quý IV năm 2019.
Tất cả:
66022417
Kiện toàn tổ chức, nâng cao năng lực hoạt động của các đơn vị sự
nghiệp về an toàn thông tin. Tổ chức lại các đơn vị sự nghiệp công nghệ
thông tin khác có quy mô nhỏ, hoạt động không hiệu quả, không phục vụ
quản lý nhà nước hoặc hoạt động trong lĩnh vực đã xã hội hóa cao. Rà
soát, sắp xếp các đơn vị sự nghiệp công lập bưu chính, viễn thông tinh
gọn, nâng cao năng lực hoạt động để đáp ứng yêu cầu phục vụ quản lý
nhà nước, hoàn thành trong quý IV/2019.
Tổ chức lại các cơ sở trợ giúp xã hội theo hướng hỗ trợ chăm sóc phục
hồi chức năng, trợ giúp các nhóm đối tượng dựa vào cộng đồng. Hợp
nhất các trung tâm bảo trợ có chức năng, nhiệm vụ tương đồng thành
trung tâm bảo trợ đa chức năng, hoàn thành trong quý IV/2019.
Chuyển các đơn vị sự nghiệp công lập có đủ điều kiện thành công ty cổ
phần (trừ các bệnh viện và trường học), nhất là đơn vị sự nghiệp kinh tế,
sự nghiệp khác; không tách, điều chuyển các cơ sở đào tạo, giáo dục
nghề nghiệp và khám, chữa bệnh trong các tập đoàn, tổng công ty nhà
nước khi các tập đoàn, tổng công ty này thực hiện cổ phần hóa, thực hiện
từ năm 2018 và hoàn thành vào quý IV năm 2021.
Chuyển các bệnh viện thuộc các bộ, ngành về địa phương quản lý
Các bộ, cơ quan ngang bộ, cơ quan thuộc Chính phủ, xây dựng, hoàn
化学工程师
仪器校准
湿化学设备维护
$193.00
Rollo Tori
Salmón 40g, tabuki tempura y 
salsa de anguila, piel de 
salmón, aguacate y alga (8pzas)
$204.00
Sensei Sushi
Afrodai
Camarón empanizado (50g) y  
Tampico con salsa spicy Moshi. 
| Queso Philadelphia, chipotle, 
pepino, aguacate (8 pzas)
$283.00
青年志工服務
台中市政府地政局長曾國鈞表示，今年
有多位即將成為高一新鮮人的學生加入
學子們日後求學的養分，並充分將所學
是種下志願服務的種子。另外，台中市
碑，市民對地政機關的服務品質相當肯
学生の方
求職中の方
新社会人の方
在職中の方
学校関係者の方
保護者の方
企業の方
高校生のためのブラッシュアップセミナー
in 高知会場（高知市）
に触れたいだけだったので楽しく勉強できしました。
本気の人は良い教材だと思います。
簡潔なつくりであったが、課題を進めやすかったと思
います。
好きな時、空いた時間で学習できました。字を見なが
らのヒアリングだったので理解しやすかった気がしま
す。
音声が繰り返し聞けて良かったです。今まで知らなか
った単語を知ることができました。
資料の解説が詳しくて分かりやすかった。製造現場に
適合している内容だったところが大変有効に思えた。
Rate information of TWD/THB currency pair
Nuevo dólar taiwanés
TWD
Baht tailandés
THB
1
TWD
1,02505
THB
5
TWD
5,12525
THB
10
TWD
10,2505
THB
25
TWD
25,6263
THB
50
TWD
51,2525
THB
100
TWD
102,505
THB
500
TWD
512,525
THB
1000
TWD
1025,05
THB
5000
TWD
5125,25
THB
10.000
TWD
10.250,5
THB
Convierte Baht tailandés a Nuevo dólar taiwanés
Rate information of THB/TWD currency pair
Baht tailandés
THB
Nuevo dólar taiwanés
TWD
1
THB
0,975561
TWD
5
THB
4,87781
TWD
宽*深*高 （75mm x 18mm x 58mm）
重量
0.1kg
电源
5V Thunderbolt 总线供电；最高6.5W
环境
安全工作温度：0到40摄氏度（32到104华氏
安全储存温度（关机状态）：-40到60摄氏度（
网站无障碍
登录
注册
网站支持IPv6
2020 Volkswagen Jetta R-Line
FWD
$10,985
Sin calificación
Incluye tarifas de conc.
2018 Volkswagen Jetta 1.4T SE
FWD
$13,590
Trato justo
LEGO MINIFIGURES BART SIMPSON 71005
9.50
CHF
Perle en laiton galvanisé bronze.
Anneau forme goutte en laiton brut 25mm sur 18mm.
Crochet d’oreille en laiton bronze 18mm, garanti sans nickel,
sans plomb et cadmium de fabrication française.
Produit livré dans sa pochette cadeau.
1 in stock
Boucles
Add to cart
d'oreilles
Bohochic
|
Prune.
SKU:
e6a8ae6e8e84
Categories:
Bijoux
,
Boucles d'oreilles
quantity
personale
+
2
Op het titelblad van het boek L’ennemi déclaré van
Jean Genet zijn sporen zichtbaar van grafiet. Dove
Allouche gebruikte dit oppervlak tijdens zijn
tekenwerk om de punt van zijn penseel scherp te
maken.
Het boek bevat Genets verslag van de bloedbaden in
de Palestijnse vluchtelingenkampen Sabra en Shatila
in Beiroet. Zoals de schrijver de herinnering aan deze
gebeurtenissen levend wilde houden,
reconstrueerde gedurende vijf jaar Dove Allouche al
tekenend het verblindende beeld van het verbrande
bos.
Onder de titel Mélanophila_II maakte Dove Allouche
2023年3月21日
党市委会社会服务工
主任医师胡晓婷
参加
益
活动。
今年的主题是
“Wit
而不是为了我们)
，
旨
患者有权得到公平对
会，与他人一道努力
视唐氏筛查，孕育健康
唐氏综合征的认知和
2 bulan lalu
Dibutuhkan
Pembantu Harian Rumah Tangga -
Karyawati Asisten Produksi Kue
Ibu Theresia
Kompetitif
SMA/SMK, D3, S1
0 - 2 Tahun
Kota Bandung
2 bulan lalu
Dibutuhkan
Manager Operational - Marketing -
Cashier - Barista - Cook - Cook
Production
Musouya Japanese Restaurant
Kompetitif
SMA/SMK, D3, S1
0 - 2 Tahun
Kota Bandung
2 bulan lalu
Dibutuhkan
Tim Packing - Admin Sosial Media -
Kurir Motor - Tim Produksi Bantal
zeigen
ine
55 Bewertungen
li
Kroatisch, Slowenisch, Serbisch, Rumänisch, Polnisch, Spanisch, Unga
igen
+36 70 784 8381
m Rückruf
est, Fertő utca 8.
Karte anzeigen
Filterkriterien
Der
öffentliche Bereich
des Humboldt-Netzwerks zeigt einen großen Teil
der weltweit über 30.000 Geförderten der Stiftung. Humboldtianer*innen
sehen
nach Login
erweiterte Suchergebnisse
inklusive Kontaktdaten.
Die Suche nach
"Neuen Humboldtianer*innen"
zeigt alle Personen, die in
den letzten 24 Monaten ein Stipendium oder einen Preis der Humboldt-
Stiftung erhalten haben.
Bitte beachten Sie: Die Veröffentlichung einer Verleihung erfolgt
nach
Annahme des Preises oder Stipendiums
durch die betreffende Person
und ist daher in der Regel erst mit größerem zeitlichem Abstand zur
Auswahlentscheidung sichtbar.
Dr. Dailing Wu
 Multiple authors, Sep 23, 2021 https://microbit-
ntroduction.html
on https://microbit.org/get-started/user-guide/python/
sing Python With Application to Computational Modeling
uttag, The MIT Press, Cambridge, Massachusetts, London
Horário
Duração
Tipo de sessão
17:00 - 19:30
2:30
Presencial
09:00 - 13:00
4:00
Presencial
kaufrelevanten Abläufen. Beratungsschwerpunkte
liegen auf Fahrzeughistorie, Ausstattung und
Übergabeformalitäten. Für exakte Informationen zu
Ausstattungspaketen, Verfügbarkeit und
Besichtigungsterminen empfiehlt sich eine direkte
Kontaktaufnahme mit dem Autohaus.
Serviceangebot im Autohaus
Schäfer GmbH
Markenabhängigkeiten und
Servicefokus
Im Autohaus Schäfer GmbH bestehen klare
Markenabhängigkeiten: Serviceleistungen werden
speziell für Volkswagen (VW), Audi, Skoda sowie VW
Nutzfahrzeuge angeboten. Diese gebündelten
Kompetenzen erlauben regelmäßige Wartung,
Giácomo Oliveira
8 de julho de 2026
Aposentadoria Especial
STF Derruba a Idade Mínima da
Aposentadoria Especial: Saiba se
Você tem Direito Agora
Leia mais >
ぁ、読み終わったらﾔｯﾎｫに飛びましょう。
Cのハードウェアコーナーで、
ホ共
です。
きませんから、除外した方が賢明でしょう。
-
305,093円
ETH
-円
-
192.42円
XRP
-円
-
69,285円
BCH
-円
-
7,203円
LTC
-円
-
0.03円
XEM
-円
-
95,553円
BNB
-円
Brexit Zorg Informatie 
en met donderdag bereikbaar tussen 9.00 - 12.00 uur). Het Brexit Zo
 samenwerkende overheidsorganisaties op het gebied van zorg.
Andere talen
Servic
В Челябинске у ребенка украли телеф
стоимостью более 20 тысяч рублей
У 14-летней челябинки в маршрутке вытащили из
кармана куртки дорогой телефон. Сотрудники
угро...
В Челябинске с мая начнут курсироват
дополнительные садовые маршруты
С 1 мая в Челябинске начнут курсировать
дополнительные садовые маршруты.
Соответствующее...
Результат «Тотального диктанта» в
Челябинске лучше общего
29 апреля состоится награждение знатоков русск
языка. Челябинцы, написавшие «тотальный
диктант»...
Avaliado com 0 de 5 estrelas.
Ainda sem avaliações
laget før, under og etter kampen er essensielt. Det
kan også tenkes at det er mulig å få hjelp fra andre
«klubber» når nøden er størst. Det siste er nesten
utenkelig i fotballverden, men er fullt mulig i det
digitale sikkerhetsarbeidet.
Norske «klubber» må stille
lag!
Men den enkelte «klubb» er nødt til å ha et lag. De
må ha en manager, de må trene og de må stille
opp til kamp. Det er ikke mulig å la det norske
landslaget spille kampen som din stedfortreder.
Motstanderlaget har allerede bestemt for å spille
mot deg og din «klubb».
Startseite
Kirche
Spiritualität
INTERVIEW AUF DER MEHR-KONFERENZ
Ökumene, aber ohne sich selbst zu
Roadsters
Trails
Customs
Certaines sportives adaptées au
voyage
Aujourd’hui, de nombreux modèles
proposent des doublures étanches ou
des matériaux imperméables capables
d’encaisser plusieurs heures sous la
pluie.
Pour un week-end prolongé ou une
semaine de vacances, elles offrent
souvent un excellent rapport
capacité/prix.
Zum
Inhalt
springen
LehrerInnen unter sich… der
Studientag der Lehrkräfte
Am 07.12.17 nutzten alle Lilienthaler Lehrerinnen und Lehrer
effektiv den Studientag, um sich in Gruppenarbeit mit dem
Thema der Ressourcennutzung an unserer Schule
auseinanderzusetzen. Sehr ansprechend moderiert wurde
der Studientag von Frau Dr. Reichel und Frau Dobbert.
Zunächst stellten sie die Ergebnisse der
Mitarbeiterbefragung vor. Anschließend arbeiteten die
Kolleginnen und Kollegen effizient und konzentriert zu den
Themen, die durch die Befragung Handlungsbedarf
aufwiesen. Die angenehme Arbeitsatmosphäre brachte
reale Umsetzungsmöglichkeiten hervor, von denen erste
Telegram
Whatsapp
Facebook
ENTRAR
++++++
* Try it
The response must give every line from the material above that holds the string "điều".

* Final answer
Chuyển các đơn vị sự nghiệp công lập có đủ điều kiện thành công ty cổ
sự nghiệp khác; không tách, điều chuyển các cơ sở đào tạo, giáo dục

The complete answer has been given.